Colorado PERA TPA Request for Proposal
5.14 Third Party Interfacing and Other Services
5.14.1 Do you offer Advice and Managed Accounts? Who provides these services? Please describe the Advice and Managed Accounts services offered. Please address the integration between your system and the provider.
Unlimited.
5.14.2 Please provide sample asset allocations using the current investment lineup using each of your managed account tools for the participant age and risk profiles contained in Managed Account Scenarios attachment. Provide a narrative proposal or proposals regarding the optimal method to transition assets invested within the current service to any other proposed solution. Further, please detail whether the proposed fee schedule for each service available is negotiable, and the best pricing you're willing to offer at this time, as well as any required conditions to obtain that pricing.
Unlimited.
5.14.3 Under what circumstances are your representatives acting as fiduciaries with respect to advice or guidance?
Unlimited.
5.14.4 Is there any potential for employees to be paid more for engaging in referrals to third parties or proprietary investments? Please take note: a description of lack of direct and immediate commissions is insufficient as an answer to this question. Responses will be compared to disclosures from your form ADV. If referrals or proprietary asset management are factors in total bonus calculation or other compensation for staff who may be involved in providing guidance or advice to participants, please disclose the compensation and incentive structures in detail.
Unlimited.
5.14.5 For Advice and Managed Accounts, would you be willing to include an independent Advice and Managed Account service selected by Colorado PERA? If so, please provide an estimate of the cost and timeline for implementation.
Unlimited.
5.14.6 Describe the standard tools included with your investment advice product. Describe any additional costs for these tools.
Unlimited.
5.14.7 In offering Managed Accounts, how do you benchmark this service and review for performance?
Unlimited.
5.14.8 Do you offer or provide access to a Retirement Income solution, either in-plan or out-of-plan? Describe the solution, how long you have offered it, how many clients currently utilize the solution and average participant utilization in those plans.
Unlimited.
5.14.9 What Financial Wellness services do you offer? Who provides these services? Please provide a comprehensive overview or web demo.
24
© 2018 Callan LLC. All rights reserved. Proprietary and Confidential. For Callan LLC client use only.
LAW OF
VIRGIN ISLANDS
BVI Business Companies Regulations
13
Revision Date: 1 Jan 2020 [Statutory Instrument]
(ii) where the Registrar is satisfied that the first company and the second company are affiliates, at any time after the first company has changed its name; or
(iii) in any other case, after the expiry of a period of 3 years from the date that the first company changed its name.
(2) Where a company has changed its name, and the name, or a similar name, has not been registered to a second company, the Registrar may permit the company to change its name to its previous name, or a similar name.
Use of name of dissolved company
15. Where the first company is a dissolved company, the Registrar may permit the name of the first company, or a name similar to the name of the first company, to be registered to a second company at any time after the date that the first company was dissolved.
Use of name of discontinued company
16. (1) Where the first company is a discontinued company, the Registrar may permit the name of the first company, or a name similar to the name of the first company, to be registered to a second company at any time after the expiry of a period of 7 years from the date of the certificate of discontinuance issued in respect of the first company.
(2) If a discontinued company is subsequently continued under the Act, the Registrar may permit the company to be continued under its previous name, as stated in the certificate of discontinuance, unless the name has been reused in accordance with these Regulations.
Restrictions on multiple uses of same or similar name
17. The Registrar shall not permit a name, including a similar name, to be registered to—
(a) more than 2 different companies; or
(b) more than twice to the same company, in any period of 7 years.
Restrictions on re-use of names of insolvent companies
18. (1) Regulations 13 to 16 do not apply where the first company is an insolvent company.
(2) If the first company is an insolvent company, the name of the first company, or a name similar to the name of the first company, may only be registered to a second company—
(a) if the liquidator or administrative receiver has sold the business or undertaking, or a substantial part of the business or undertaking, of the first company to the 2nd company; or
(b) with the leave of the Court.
======
What the task requires:
When you write out the listing, keep every line exactly as it is above.

Answer to the problem:
Colorado PERA TPA Request for Proposal
5.14 Third Party Interfacing and Other Services
5.14.1 Do you offer Advice and Managed Accounts? Who provides these services? Please describe the Advice and Managed Accounts services offered. Please address the integration between your system and the provider.
Unlimited.
5.14.2 Please provide sample asset allocations using the current investment lineup using each of your managed account tools for the participant age and risk profiles contained in Managed Account Scenarios attachment. Provide a narrative proposal or proposals regarding the optimal method to transition assets invested within the current service to any other proposed solution. Further, please detail whether the proposed fee schedule for each service available is negotiable, and the best pricing you're willing to offer at this time, as well as any required conditions to obtain that pricing.
Unlimited.
5.14.3 Under what circumstances are your representatives acting as fiduciaries with respect to advice or guidance?
Unlimited.
5.14.4 Is there any potential for employees to be paid more for engaging in referrals to third parties or proprietary investments? Please take note: a description of lack of direct and immediate commissions is insufficient as an answer to this question. Responses will be compared to disclosures from your form ADV. If referrals or proprietary asset management are factors in total bonus calculation or other compensation for staff who may be involved in providing guidance or advice to participants, please disclose the compensation and incentive structures in detail.
Unlimited.
5.14.5 For Advice and Managed Accounts, would you be willing to include an independent Advice and Managed Account service selected by Colorado PERA? If so, please provide an estimate of the cost and timeline for implementation.
Unlimited.
5.14.6 Describe the standard tools included with your investment advice product. Describe any additional costs for these tools.
Unlimited.
5.14.7 In offering Managed Accounts, how do you benchmark this service and review for performance?
Unlimited.
5.14.8 Do you offer or provide access to a Retirement Income solution, either in-plan or out-of-plan? Describe the solution, how long you have offered it, how many clients currently utilize the solution and average participant utilization in those plans.
Unlimited.
5.14.9 What Financial Wellness services do you offer? Who provides these services? Please provide a comprehensive overview or web demo.
24
© 2018 Callan LLC. All rights reserved. Proprietary and Confidential. For Callan LLC client use only.
LAW OF
VIRGIN ISLANDS
BVI Business Companies Regulations
13
Revision Date: 1 Jan 2020 [Statutory Instrument]
(ii) where the Registrar is satisfied that the first company and the second company are affiliates, at any time after the first company has changed its name; or
(iii) in any other case, after the expiry of a period of 3 years from the date that the first company changed its name.
(2) Where a company has changed its name, and the name, or a similar name, has not been registered to a second company, the Registrar may permit the company to change its name to its previous name, or a similar name.
Use of name of dissolved company
15. Where the first company is a dissolved company, the Registrar may permit the name of the first company, or a name similar to the name of the first company, to be registered to a second company at any time after the date that the first company was dissolved.
Use of name of discontinued company
16. (1) Where the first company is a discontinued company, the Registrar may permit the name of the first company, or a name similar to the name of the first company, to be registered to a second company at any time after the expiry of a period of 7 years from the date of the certificate of discontinuance issued in respect of the first company.
(2) If a discontinued company is subsequently continued under the Act, the Registrar may permit the company to be continued under its previous name, as stated in the certificate of discontinuance, unless the name has been reused in accordance with these Regulations.
Restrictions on multiple uses of same or similar name
17. The Registrar shall not permit a name, including a similar name, to be registered to—
(a) more than 2 different companies; or
(b) more than twice to the same company, in any period of 7 years.
Restrictions on re-use of names of insolvent companies
18. (1) Regulations 13 to 16 do not apply where the first company is an insolvent company.
(2) If the first company is an insolvent company, the name of the first company, or a name similar to the name of the first company, may only be registered to a second company—
(a) if the liquidator or administrative receiver has sold the business or undertaking, or a substantial part of the business or undertaking, of the first company to the 2nd company; or
(b) with the leave of the Court.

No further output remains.